A charcoal biscuit is a biscuit based on a powdered willow charcoal or activated carbon mixed with ordinary flour, and made into dough with butter, sugar and eggs.

== History ==
Charcoal biscuits were first made in England in the early 19th century as an antidote to flatulence and stomach trouble. The Retrospect of Practical Medicine and Surgery, a medical text published in 1856, recommends charcoal biscuits for gastric problems, saying each biscuit contained ten grains (648 mg) of charcoal. Vegetable Charcoal: Its Medicinal and Economic Properties with Practical Remarks on Its Use in Chronic Affections of the Stomach and Bowels, published in 1857, recommends charcoal biscuits as an excellent method of administering charcoal to children.

== Contemporary forms ==
In modern times charcoal biscuits are made in the form of crackers to accompany cheeses. The biscuits have a slight hint of charcoal taste that is described by some as pleasing. The biscuits have also been marketed as a pet care product to control flatulence in pets, and as aids to digestion or stomach problems in humans.

==Cultural references==
In Brideshead Revisited, Evelyn Waugh writes of Charles Ryder consuming charcoal biscuits and iced coffee while cramming for exams at Oxford. Ludwig Wittgenstein is said to have eaten very little else while staying in Ireland.

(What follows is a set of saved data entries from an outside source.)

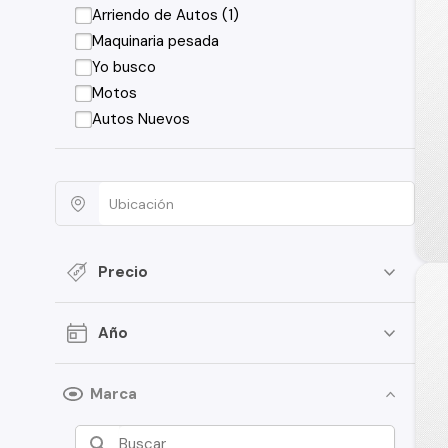
Arriendo de Autos (1)
Maquinaria pesada
Yo busco
Motos
Autos Nuevos
Precio
Año
Marca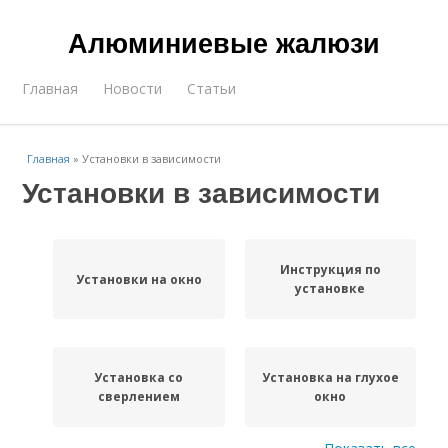
Алюминиевые жалюзи
Главная
Новости
Статьи
Главная
»
Установки в зависимости
Установки в зависимости
Инструкция по
Установки на окно
установке
Установка со
Установка на глухое
сверлением
окно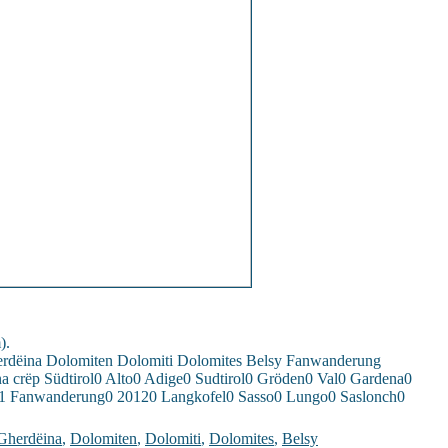
).
herdëina Dolomiten Dolomiti Dolomites Belsy Fanwanderung
 crëp Südtirol0 Alto0 Adige0 Sudtirol0 Gröden0 Val0 Gardena0
y1 Fanwanderung0 20120 Langkofel0 Sasso0 Lungo0 Saslonch0
Gherdëina
,
Dolomiten
,
Dolomiti
,
Dolomites
,
Belsy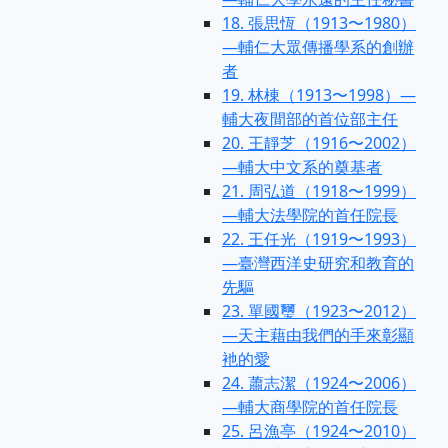
18. 張思恆（1913〜1980）
—輔仁大眾傳播學系的創辦
者
19. 林棟（1913〜1998）—
輔大夜間部的首位部主任
20. 王靜芝（1916〜2002）
—輔大中文系的奠基者
21. 周弘道（1918〜1999）
—輔大法學院的首任院長
22. 王任光（1919〜1993）
—臺灣西洋史研究和教育的
先驅
23. 單國璽（1923〜2012）
—天主藉由我們的手來彰顯
衪的愛
24. 蕭志潔（1924〜2006）
—輔大商學院的首任院長
25. 呂漁亭（1924〜2010）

Several of Terry Pratchett's Discworld books mention charcoal biscuits. In Hogfather they are a restorative for the God of Indigestion. In Reaper Man, they are implicated in the explosive death of Mustrum Ridcully's uncle. In Men At Arms, they are a treat for a small dragon, and in Guards! Guards! another small dragon in danger of being flamed by a much larger dragon looks "as though he might be turned into a small flying charcoal biscuit".